Citizens For A Better Norwood

Friday, March 16, 2007

Norwood’s vicious dog ordinance up close and personal

Our beloved family pet Sally, who was loved by many of our friends and neighbors, passed away on March 5th at the age of 15. She was a Staffordshire Bull Terrier. Although no dog could ever replace our Sally, we felt that opening our home and our hearts to a new pet would be fitting. I called several shelters in an effort to seek out a pet that would best suit our family dynamics, but was dismayed and saddened when I was turned away from several shelters because of an ordinance known as the BSL or Breed Specific Legislation. A call to city hall confirmed that Norwood indeed has a BSL provision as part of its vicious dog ordinance. It identifies the Staffordshire Bull Terrier, along with any other dog that looks like a “pit bull,” as banned under the ordinance.

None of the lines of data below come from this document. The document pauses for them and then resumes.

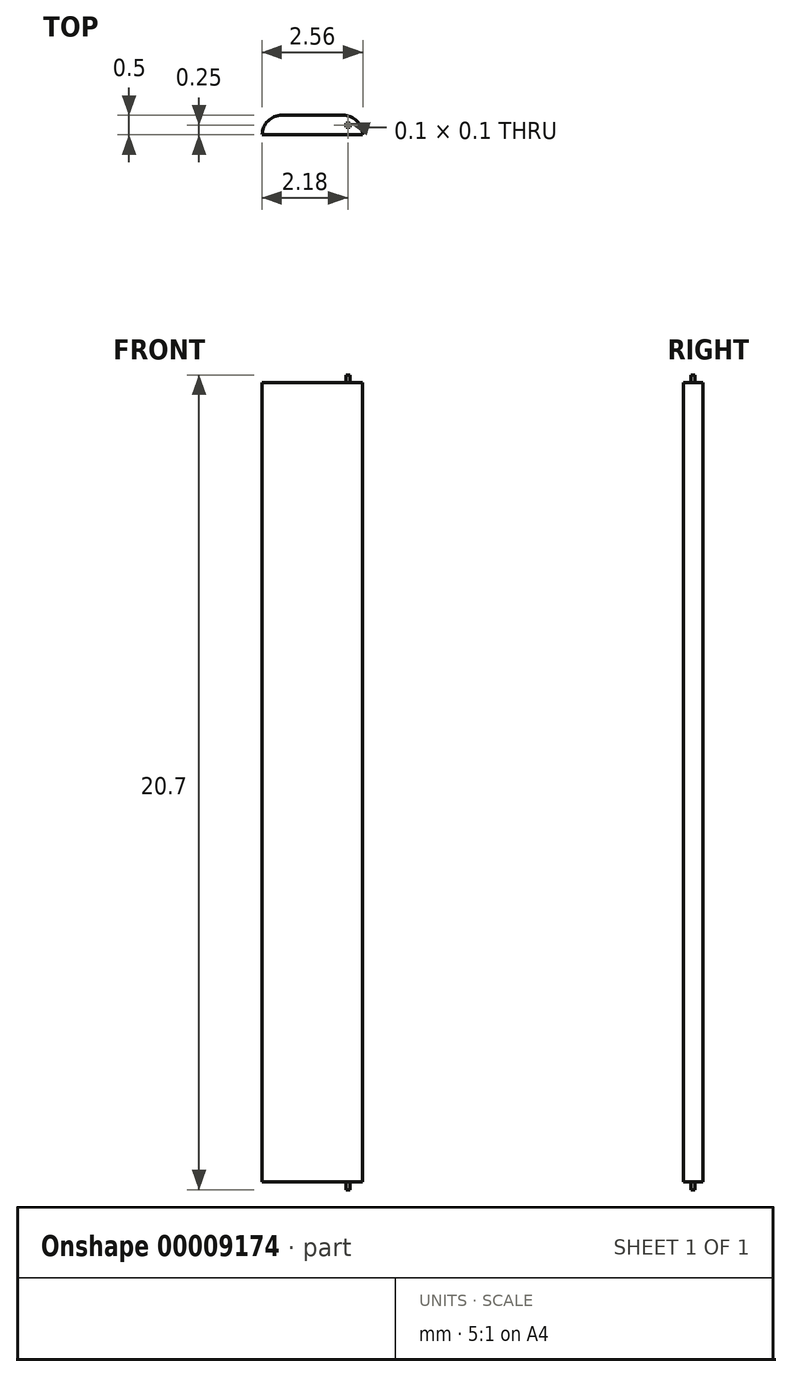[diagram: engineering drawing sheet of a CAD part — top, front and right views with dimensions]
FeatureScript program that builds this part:
annotation { "Feature Type Name" : "Feature", "Feature Type Description" : "" }
export const myFeature = defineFeature(function(context is Context, id is Id, definition is map)
    precondition{}
    {
        {
            var Q0;
            Q0=qCreatedBy(makeId("Top.planeOp"),FACE);
            var sketch = newSketch(context, id + "F0", { "sketchPlane" : qUnion([Q0])});
            skLineSegment(sketch, "E0.rect.bottom", {"start": v(1.28, 0.25) * mm, "end": v(-1.27, 0.25) * mm});
            skLineSegment(sketch, "E0.rect.top", {"start": v(1.27, -0.25) * mm, "end": v(-1.27, -0.25) * mm});
            skLineSegment(sketch, "E0.rect.left", {"start": v(1.27, 0.25) * mm, "end": v(1.27, -0.25) * mm});
            skLineSegment(sketch, "E0.rect.right", {"start": v(-1.27, 0.25) * mm, "end": v(-1.27, -0.25) * mm});
            skPoint(sketch, "E0.rect.middle", {"position": v(0, 0) * mm});
            skSolve(sketch);
        }
        {
            var Q0;
            Q0=makeQuery(id+"F0.imprint","IMPRINT",FACE,{"disambiguationData":[TD([[makeQuery(id+"F0.imprint","IMPRINT",EDGE,{"derivedFrom":sQuery(id+"F0.wireOp",EDGE,"E0.rect.bottom")}),1.0]])]});
            extrude(context, id + "F1", {"entities" : qUnion([Q0]), "depth" : 20.3 * mm});
        }
        {
            var Q0;
            Q0=makeQuery(id+"F1.opExtrude","SWEPT_EDGE",EDGE,{"disambiguationData":[OSD([sQuery(id+"F0.wireOp",EDGE,"E0.rect.bottom"),sQuery(id+"F0.wireOp",EDGE,"E0.rect.left")])]});
            var Q1;
            Q1=makeQuery(id+"F1.opExtrude","SWEPT_EDGE",EDGE,{"disambiguationData":[OSD([sQuery(id+"F0.wireOp",EDGE,"E0.rect.bottom"),sQuery(id+"F0.wireOp",EDGE,"E0.rect.right")])]});
            fillet(context, id + "F2", {"entities" : qUnion([Q0, Q1]), "radius" : 0.5 * mm, "tangentPropagation" : true, "allowEdgeOverflow" : false});
        }
        {
            var Q0;
            Q0=makeQuery(id+"F1.opExtrude","CAP_FACE",FACE,{"disambiguationData":[OSD([sQuery(id+"F0.wireOp",EDGE,"E0.rect.bottom"),sQuery(id+"F0.wireOp",EDGE,"E0.rect.top"),sQuery(id+"F0.wireOp",EDGE,"E0.rect.left"),sQuery(id+"F0.wireOp",EDGE,"E0.rect.right")])],"isStart":true});
            var sketch = newSketch(context, id + "F3", { "sketchPlane" : qUnion([Q0])});
            skLineSegment(sketch, "E1.rect.bottom", {"start": v(0.95, 0.05) * mm, "end": v(0.85, 0.05) * mm});
            skLineSegment(sketch, "E1.rect.top", {"start": v(0.95, -0.05) * mm, "end": v(0.85, -0.05) * mm});
            skLineSegment(sketch, "E1.rect.left", {"start": v(0.95, 0.05) * mm, "end": v(0.95, -0.05) * mm});
            skLineSegment(sketch, "E1.rect.right", {"start": v(0.85, 0.05) * mm, "end": v(0.85, -0.05) * mm});
            skPoint(sketch, "E1.rect.middle", {"position": v(0.9, 0) * mm});
            skSolve(sketch);
        }
        {
            var Q0;
            Q0=makeQuery(id+"F3.imprint","IMPRINT",FACE,{"disambiguationData":[TD([[makeQuery(id+"F3.imprint","IMPRINT",EDGE,{"derivedFrom":sQuery(id+"F3.wireOp",EDGE,"E1.rect.bottom")}),1.0]])]});
            extrude(context, id + "F4", {"entities" : qUnion([Q0]), "operationType" : NewBodyOperationType.ADD, "depth" : 0.2 * mm});
        }
        {
            var Q0;
            Q0=makeQuery(id+"F1.opExtrude","CAP_FACE",FACE,{"disambiguationData":[OSD([sQuery(id+"F0.wireOp",EDGE,"E0.rect.bottom"),sQuery(id+"F0.wireOp",EDGE,"E0.rect.top"),sQuery(id+"F0.wireOp",EDGE,"E0.rect.left"),sQuery(id+"F0.wireOp",EDGE,"E0.rect.right")])],"isStart":false});
            var sketch = newSketch(context, id + "F5", { "sketchPlane" : qUnion([Q0])});
            skLineSegment(sketch, "E2.rect.bottom", {"start": v(0.95, 0.05) * mm, "end": v(0.85, 0.05) * mm});
            skLineSegment(sketch, "E2.rect.top", {"start": v(0.95, -0.05) * mm, "end": v(0.85, -0.05) * mm});
            skLineSegment(sketch, "E2.rect.left", {"start": v(0.95, 0.05) * mm, "end": v(0.95, -0.05) * mm});
            skLineSegment(sketch, "E2.rect.right", {"start": v(0.85, 0.05) * mm, "end": v(0.85, -0.05) * mm});
            skPoint(sketch, "E2.rect.middle", {"position": v(0.9, 0) * mm});
            skSolve(sketch);
        }
        {
            var Q0;
            Q0=makeQuery(id+"F5.imprint","IMPRINT",FACE,{"disambiguationData":[TD([[makeQuery(id+"F5.imprint","IMPRINT",EDGE,{"derivedFrom":sQuery(id+"F5.wireOp",EDGE,"E2.rect.bottom")}),1.0]])]});
            extrude(context, id + "F6", {"entities" : qUnion([Q0]), "operationType" : NewBodyOperationType.ADD, "depth" : 0.2 * mm});
        }
    });
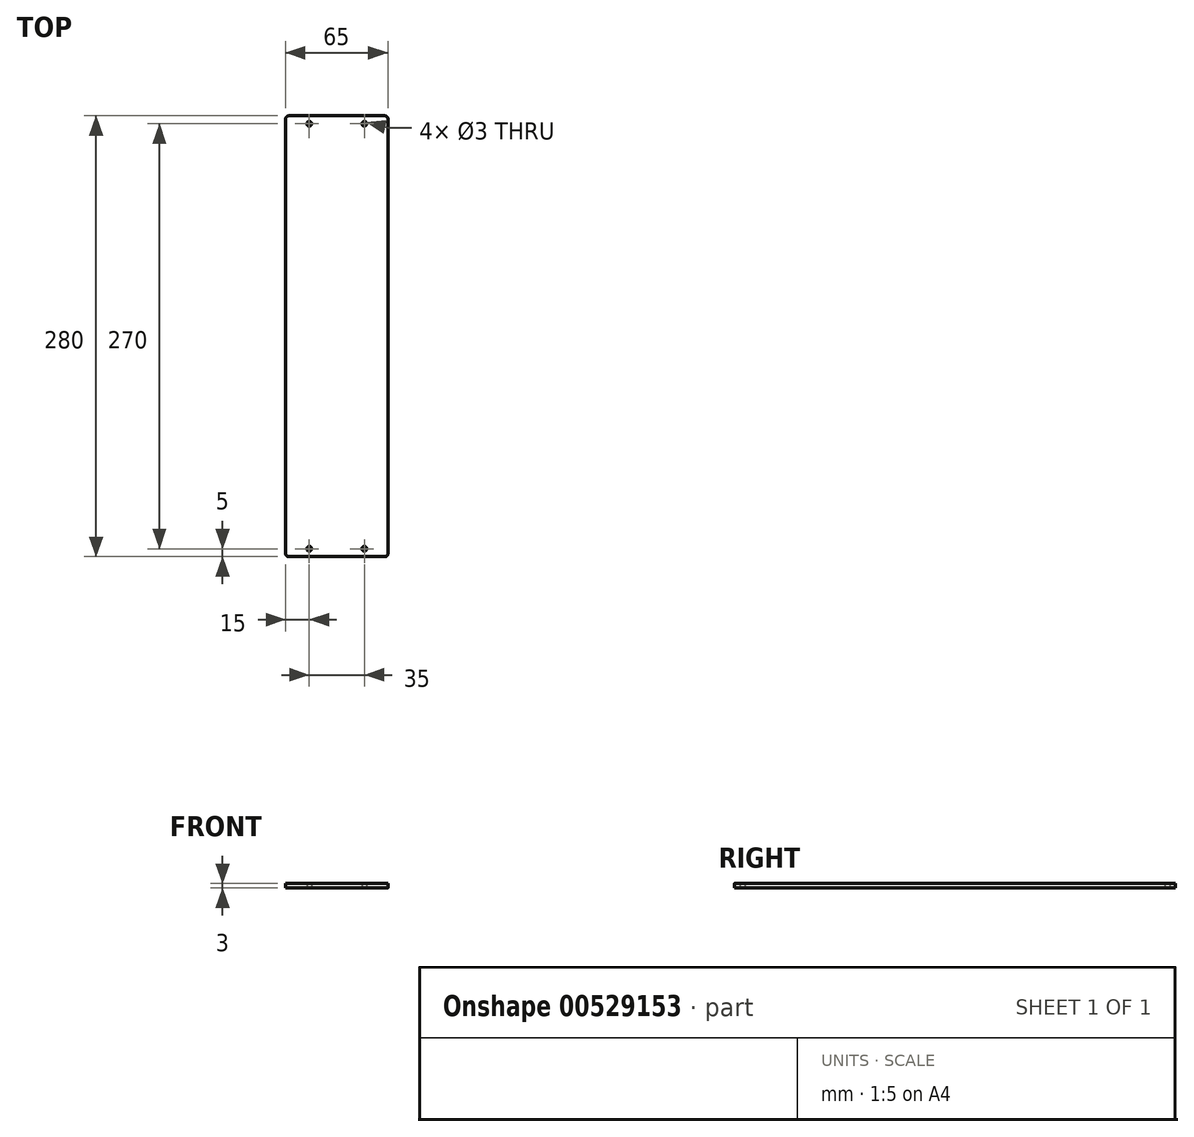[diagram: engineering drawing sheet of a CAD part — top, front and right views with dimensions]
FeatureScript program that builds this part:
annotation { "Feature Type Name" : "Feature", "Feature Type Description" : "" }
export const myFeature = defineFeature(function(context is Context, id is Id, definition is map)
    precondition{}
    {
        {
            var Q0;
            Q0=qCreatedBy(makeId("Top.planeOp"),FACE);
            var sketch = newSketch(context, id + "F0", { "sketchPlane" : qUnion([Q0])});
            skLineSegment(sketch, "E0.bottom", {"start": v(-30.5, 140) * mm, "end": v(30.5, 140) * mm});
            skLineSegment(sketch, "E0.top", {"start": v(-30.5, -140) * mm, "end": v(30.5, -140) * mm});
            skLineSegment(sketch, "E0.left", {"start": v(-32.5, 138) * mm, "end": v(-32.5, -138) * mm});
            skLineSegment(sketch, "E0.right", {"start": v(32.5, 138) * mm, "end": v(32.5, -138) * mm});
            skLineSegment(sketch, "E1", {"start": v(-17.5, 141.56) * mm, "end": v(-17.5, -144.63) * mm, "construction": true});
            skLineSegment(sketch, "E2", {"start": v(-37.83, 135) * mm, "end": v(37.33, 135) * mm, "construction": true});
            skLineSegment(sketch, "E3", {"start": v(0, 146.02) * mm, "end": v(0, -146.75) * mm, "construction": true});
            skPoint(sketch, "E3.startSnap0", {"position": v(0, 140) * mm});
            skPoint(sketch, "E3.endSnap0", {"position": v(0, -140) * mm});
            skLineSegment(sketch, "E4.MirrorCS", {"start": v(17.5, 141.56) * mm, "end": v(17.5, -144.63) * mm, "construction": true});
            skLineSegment(sketch, "E5", {"start": v(-42.31, 0) * mm, "end": v(45.96, 0) * mm, "construction": true});
            skPoint(sketch, "E5.startSnap0", {"position": v(-32.5, 0) * mm});
            skPoint(sketch, "E5.endSnap0", {"position": v(32.5, 0) * mm});
            skLineSegment(sketch, "E6.MirrorCS", {"start": v(-37.83, -135) * mm, "end": v(37.33, -135) * mm, "construction": true});
            skCircle(sketch, "E7", {"center": v(-17.5, 135) * mm, "radius": 1.5 * mm});
            skCircle(sketch, "E8.MirrorC", {"center": v(17.5, 135) * mm, "radius": 1.5 * mm});
            skCircle(sketch, "E9.MirrorC", {"center": v(-17.5, -135) * mm, "radius": 1.5 * mm});
            skCircle(sketch, "E10.MirrorC", {"center": v(17.5, -135) * mm, "radius": 1.5 * mm});
            skPoint(sketch, "E11.visualSharp", {"position": v(-32.5, 140) * mm});
            skArc(sketch, "E11.filletArc", {"start": v(-30.5, 140) * mm, "mid": v(-31.91, 139.41) * mm, "end": v(-32.5, 138) * mm});
            skPoint(sketch, "E12.visualSharp", {"position": v(32.5, 140) * mm});
            skArc(sketch, "E12.filletArc", {"start": v(32.5, 138) * mm, "mid": v(31.91, 139.41) * mm, "end": v(30.5, 140) * mm});
            skPoint(sketch, "E13.visualSharp", {"position": v(-32.5, -140) * mm});
            skArc(sketch, "E13.filletArc", {"start": v(-32.5, -138) * mm, "mid": v(-31.91, -139.41) * mm, "end": v(-30.5, -140) * mm});
            skPoint(sketch, "E14.visualSharp", {"position": v(32.5, -140) * mm});
            skArc(sketch, "E14.filletArc", {"start": v(30.5, -140) * mm, "mid": v(31.91, -139.41) * mm, "end": v(32.5, -138) * mm});
            skSolve(sketch);
        }
        {
            var Q0;
            Q0=makeQuery(id+"F0.imprint","IMPRINT",FACE,{"disambiguationData":[TD([[makeQuery(id+"F0.imprint","IMPRINT",EDGE,{"derivedFrom":sQuery(id+"F0.wireOp",EDGE,"E0.bottom")}),-1.0]])]});
            extrude(context, id + "F1", {"entities" : qUnion([Q0]), "depth" : 3 * mm, "offsetDistance" : 25 * mm});
        }
    });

How could anyone classify my Sally as a vicious dog? In an effort to understand the ordinance, I did some homework. In a decision reached by the Sixth Appellate District Court of Lucas County, a resident sued the City of Toledo in an effort to overturn the city’s vicious dog ordnance. After considering testimony and evidence from 16 experts in scientific information and data about pit bulls, the court found that pit bulls are not, as a breed, more dangerous than other breeds. The court found no statistical evidence that indicates pit bulls bite more often than some other breeds. The court went on to say, “once the finding is made that a specific breed does not inherently present a greater danger than any other breed, a law that regulates that breed on the basis of mere ownership is arbitrary, unreasonable and discriminatory”.

With such a decisive ruling in the Toledo case, it's time for Norwood to strike the BSL language from the vicious dog ordinance. It’s arbitrary, unreasonable and discriminatory.